**Your instructions**
In the rows below, replace every "Dream World Palace" with "Harbor View Hotel" and leave everything else unchanged. Don't include the pictures in your answer.

══════════════════════════════

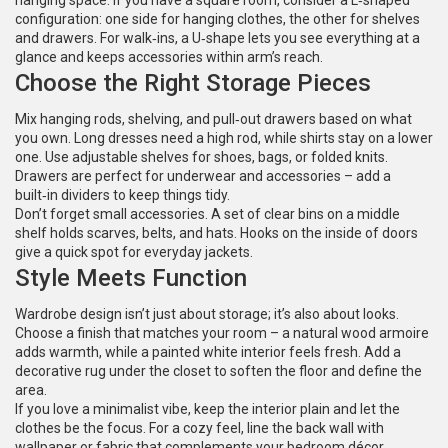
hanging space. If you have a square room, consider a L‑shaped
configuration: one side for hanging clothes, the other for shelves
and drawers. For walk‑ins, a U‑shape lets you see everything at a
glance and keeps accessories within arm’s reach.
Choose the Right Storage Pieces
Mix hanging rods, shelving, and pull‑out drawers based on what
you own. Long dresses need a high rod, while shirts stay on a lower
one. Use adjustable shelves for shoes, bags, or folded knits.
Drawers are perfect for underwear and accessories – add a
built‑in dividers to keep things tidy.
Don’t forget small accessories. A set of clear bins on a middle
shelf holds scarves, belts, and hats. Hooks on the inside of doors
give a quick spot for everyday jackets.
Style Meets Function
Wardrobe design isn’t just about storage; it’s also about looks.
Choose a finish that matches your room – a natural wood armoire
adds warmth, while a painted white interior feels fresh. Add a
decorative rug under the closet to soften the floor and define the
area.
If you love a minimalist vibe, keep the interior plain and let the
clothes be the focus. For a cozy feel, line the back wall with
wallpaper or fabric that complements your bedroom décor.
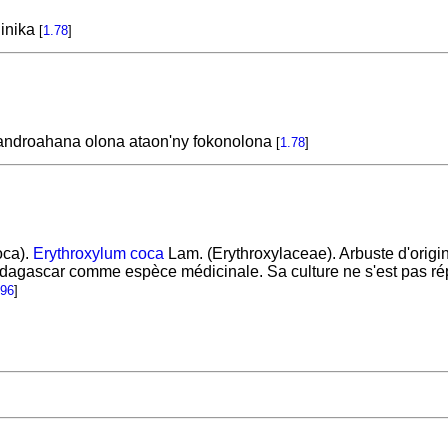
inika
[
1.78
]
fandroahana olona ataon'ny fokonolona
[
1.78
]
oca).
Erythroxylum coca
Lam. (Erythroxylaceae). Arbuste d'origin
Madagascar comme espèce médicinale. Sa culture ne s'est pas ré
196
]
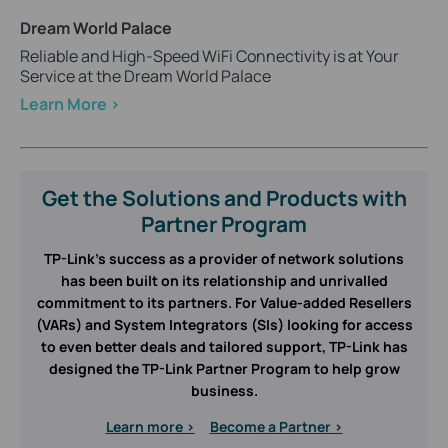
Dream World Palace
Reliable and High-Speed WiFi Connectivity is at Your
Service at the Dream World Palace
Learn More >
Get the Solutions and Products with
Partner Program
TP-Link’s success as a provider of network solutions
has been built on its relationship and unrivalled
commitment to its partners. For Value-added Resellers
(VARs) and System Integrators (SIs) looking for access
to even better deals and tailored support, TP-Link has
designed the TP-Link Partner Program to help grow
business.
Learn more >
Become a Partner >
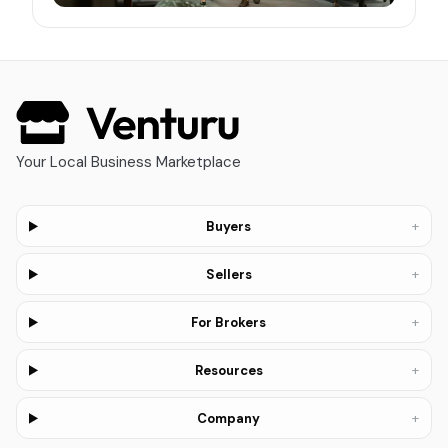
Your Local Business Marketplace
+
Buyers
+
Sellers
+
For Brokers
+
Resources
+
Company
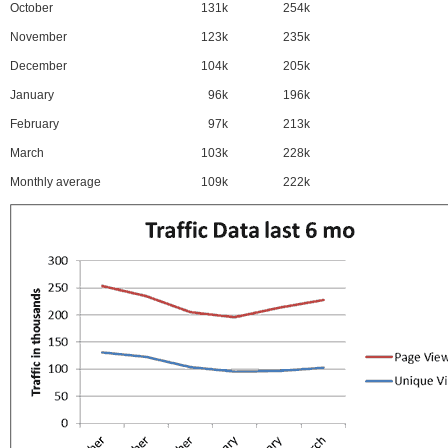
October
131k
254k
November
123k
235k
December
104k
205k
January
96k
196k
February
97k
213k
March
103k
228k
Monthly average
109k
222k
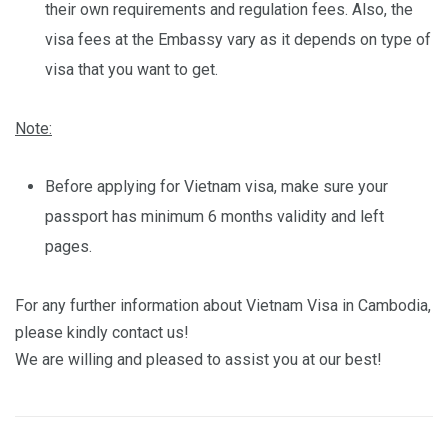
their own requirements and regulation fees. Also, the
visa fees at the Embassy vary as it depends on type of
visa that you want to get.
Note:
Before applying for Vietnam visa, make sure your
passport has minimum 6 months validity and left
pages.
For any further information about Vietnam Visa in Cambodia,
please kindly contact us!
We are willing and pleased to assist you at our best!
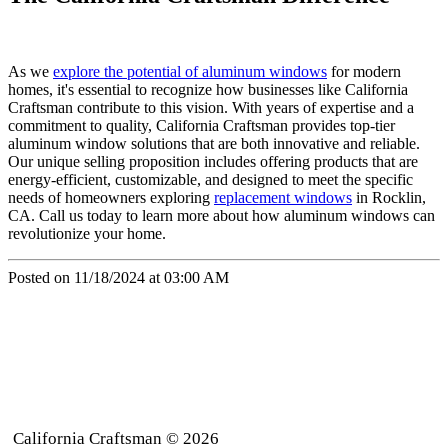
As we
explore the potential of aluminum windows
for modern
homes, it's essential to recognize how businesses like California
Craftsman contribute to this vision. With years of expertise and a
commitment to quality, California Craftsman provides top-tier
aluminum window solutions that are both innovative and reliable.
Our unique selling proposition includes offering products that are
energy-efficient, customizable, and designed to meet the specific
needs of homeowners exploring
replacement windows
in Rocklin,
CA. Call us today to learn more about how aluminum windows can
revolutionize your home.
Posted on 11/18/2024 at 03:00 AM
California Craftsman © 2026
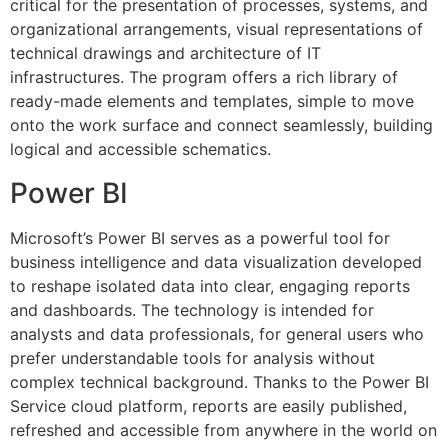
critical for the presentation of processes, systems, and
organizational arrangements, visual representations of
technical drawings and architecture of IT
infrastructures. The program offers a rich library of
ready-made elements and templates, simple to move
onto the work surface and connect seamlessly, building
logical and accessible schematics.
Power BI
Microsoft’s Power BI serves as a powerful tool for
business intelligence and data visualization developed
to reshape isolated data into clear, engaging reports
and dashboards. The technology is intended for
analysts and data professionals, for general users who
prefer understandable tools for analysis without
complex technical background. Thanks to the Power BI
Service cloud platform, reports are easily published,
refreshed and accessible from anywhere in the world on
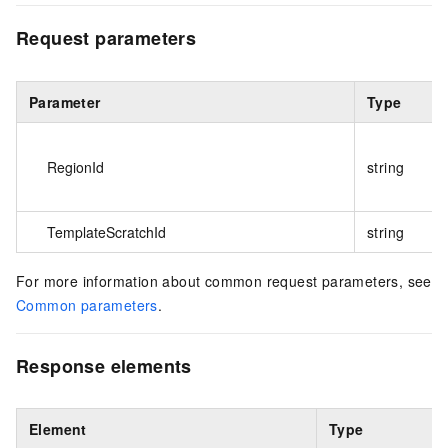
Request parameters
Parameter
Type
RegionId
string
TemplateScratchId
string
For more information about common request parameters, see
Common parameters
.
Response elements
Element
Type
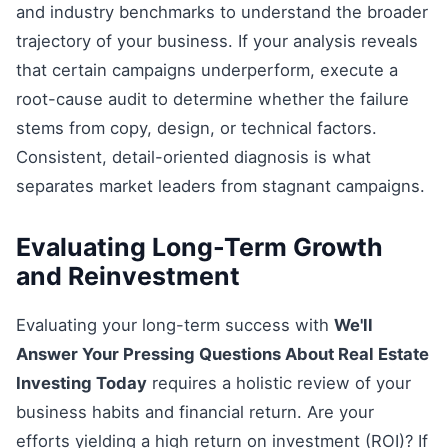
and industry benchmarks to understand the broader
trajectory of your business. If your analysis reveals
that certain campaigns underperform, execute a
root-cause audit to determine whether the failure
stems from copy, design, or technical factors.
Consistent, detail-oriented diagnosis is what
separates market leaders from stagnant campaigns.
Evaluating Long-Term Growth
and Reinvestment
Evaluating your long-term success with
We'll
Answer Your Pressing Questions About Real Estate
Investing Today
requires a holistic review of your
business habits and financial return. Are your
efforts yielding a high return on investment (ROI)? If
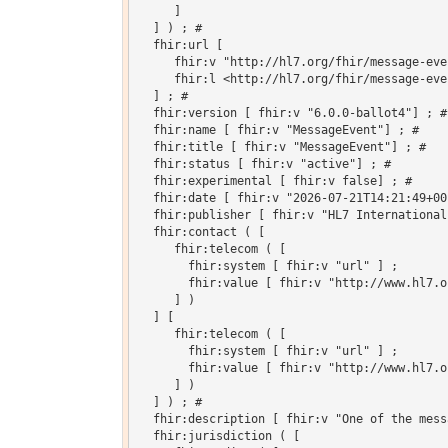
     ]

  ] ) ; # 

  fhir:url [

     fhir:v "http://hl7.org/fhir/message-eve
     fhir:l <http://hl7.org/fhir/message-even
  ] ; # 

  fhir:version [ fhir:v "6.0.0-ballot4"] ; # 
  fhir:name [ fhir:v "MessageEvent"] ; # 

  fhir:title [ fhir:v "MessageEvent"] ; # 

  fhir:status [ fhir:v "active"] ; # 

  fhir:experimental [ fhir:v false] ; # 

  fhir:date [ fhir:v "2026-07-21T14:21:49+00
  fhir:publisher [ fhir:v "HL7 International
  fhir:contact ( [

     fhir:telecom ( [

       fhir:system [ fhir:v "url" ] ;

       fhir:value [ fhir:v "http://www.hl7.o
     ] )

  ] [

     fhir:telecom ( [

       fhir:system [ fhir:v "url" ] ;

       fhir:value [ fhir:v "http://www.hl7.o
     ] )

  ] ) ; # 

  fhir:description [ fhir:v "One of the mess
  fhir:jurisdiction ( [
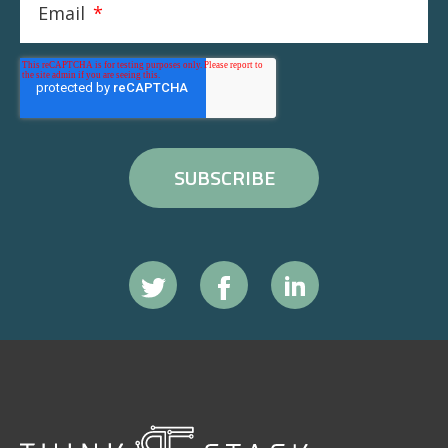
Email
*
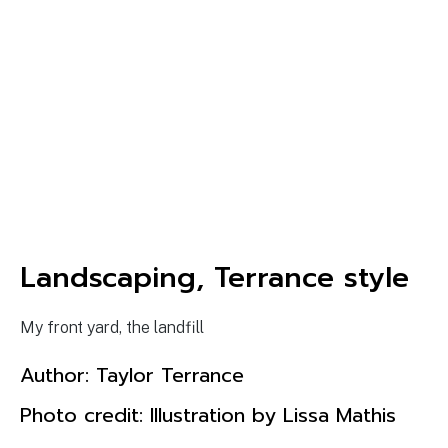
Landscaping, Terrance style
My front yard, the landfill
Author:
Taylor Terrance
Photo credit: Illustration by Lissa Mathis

══════════════════════════════

**Response below**
hanging space. If you have a square room, consider a L‑shaped
configuration: one side for hanging clothes, the other for shelves
and drawers. For walk‑ins, a U‑shape lets you see everything at a
glance and keeps accessories within arm’s reach.
Choose the Right Storage Pieces
Mix hanging rods, shelving, and pull‑out drawers based on what
you own. Long dresses need a high rod, while shirts stay on a lower
one. Use adjustable shelves for shoes, bags, or folded knits.
Drawers are perfect for underwear and accessories – add a
built‑in dividers to keep things tidy.
Don’t forget small accessories. A set of clear bins on a middle
shelf holds scarves, belts, and hats. Hooks on the inside of doors
give a quick spot for everyday jackets.
Style Meets Function
Wardrobe design isn’t just about storage; it’s also about looks.
Choose a finish that matches your room – a natural wood armoire
adds warmth, while a painted white interior feels fresh. Add a
decorative rug under the closet to soften the floor and define the
area.
If you love a minimalist vibe, keep the interior plain and let the
clothes be the focus. For a cozy feel, line the back wall with
wallpaper or fabric that complements your bedroom décor.
inika
[
1.78
]
fandroahana olona ataon'ny fokonolona
[
1.78
]
oca).
Erythroxylum coca
Lam. (Erythroxylaceae). Arbuste d'origin
Madagascar comme espèce médicinale. Sa culture ne s'est pas ré
196
]
Harbor View Hotel
Reliable and High-Speed WiFi Connectivity is at Your
Service at the Harbor View Hotel
Learn More >
Get the Solutions and Products with
Partner Program
TP-Link’s success as a provider of network solutions
has been built on its relationship and unrivalled
commitment to its partners. For Value-added Resellers
(VARs) and System Integrators (SIs) looking for access
to even better deals and tailored support, TP-Link has
designed the TP-Link Partner Program to help grow
business.
Learn more >
Become a Partner >
Your Local Business Marketplace
+
Buyers
+
Sellers
+
For Brokers
+
Resources
+
Company
October
131k
254k
November
123k
235k
December
104k
205k
January
96k
196k
February
97k
213k
March
103k
228k
Monthly average
109k
222k
their own requirements and regulation fees. Also, the
visa fees at the Embassy vary as it depends on type of
visa that you want to get.
Note:
Before applying for Vietnam visa, make sure your
passport has minimum 6 months validity and left
pages.
For any further information about Vietnam Visa in Cambodia,
please kindly contact us!
We are willing and pleased to assist you at our best!
As we
explore the potential of aluminum windows
for modern
homes, it's essential to recognize how businesses like California
Craftsman contribute to this vision. With years of expertise and a
commitment to quality, California Craftsman provides top-tier
aluminum window solutions that are both innovative and reliable.
Our unique selling proposition includes offering products that are
energy-efficient, customizable, and designed to meet the specific
needs of homeowners exploring
replacement windows
in Rocklin,
CA. Call us today to learn more about how aluminum windows can
revolutionize your home.
Posted on 11/18/2024 at 03:00 AM
California Craftsman © 2026
critical for the presentation of processes, systems, and
organizational arrangements, visual representations of
technical drawings and architecture of IT
infrastructures. The program offers a rich library of
ready-made elements and templates, simple to move
onto the work surface and connect seamlessly, building
logical and accessible schematics.
Power BI
Microsoft’s Power BI serves as a powerful tool for
business intelligence and data visualization developed
to reshape isolated data into clear, engaging reports
and dashboards. The technology is intended for
analysts and data professionals, for general users who
prefer understandable tools for analysis without
complex technical background. Thanks to the Power BI
Service cloud platform, reports are easily published,
refreshed and accessible from anywhere in the world on
Request parameters
Parameter
Type
RegionId
string
TemplateScratchId
string
For more information about common request parameters, see
Common parameters
.
Response elements
Element
Type
and industry benchmarks to understand the broader
trajectory of your business. If your analysis reveals
that certain campaigns underperform, execute a
root-cause audit to determine whether the failure
stems from copy, design, or technical factors.
Consistent, detail-oriented diagnosis is what
separates market leaders from stagnant campaigns.
Evaluating Long-Term Growth
and Reinvestment
Evaluating your long-term success with
We'll
Answer Your Pressing Questions About Real Estate
Investing Today
requires a holistic review of your
business habits and financial return. Are your
efforts yielding a high return on investment (ROI)? If
     ]

  ] ) ; # 

  fhir:url [

     fhir:v "http://hl7.org/fhir/message-eve
     fhir:l <http://hl7.org/fhir/message-even
  ] ; # 

  fhir:version [ fhir:v "6.0.0-ballot4"] ; # 
  fhir:name [ fhir:v "MessageEvent"] ; # 

  fhir:title [ fhir:v "MessageEvent"] ; # 

  fhir:status [ fhir:v "active"] ; # 

  fhir:experimental [ fhir:v false] ; # 

  fhir:date [ fhir:v "2026-07-21T14:21:49+00
  fhir:publisher [ fhir:v "HL7 International
  fhir:contact ( [

     fhir:telecom ( [

       fhir:system [ fhir:v "url" ] ;

       fhir:value [ fhir:v "http://www.hl7.o
     ] )

  ] [

     fhir:telecom ( [

       fhir:system [ fhir:v "url" ] ;

       fhir:value [ fhir:v "http://www.hl7.o
     ] )

  ] ) ; # 

  fhir:description [ fhir:v "One of the mess
  fhir:jurisdiction ( [
Email
*
Landscaping, Terrance style
My front yard, the landfill
Author:
Taylor Terrance
Photo credit: Illustration by Lissa Mathis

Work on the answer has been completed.